With the UN's International Year of the Ocean in prospect, Greenpeace kick-started the agenda with a ten-point action plan to protect the world's seas. Historic opportunities were seized during 1998 in some areas. In others, the high tide was missed when government and industry failed to turn word into deed.

As summer visitors to Lisbon's EXPO site toured the Greenpeace vessel Sirius they were invited to send their personal views to environment ministers ahead of the OSPAR ministerial conference (see also Bye bye, Brent Spar). The conference went on to agree a ban on the dumping at sea of decommissioned offshore installations, such as oil rigs, and a phasing-out of discharges of radioactive and toxic wastes into the north-east Atlantic.

Centrepiece of the Lisbon EXPO festival was the International Year of the Ocean theme. A solutions-seeking Greenpeace plan in support of the UN initiative focused on overfishing, loss of biodiversity, habitat destruction, marine pollution, and the emerging threats of climate change and genetically modified organisms.

*Stored data entries:*
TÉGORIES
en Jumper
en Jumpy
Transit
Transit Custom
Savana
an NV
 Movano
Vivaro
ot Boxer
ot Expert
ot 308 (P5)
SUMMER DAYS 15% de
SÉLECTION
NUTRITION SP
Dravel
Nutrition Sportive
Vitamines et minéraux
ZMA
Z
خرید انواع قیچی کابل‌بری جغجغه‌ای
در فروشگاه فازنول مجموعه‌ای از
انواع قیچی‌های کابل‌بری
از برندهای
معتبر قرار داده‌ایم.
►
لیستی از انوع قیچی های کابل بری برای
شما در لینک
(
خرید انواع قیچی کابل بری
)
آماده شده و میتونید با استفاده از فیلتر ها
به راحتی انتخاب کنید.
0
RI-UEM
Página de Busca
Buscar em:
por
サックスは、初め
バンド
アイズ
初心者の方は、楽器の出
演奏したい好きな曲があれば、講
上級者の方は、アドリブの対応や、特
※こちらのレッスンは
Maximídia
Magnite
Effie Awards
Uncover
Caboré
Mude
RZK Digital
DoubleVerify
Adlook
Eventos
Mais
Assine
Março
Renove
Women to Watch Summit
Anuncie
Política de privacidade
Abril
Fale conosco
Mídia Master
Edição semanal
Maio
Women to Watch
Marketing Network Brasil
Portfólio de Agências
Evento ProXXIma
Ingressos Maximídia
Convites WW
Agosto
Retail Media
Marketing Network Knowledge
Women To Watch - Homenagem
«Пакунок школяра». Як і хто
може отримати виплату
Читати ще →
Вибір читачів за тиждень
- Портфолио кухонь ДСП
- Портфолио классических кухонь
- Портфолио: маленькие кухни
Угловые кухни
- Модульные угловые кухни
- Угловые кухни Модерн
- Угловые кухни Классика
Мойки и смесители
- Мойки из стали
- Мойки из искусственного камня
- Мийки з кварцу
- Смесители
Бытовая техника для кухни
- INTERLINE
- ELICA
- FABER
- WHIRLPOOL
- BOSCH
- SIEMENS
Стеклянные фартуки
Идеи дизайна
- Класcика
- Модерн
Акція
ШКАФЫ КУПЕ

*Questions to answer:*
1. According to the text on the Year of the Ocean, why was the high tide missed in some areas during 1998? Answer in one to three sentences.
2. In the text on the Year of the Ocean, what did the OSPAR ministerial conference agree to ban?

*Solutions below:*
1. In some areas the high tide was missed because government and industry failed to turn word into deed.

2. It agreed to ban the dumping at sea of decommissioned offshore installations, such as oil rigs.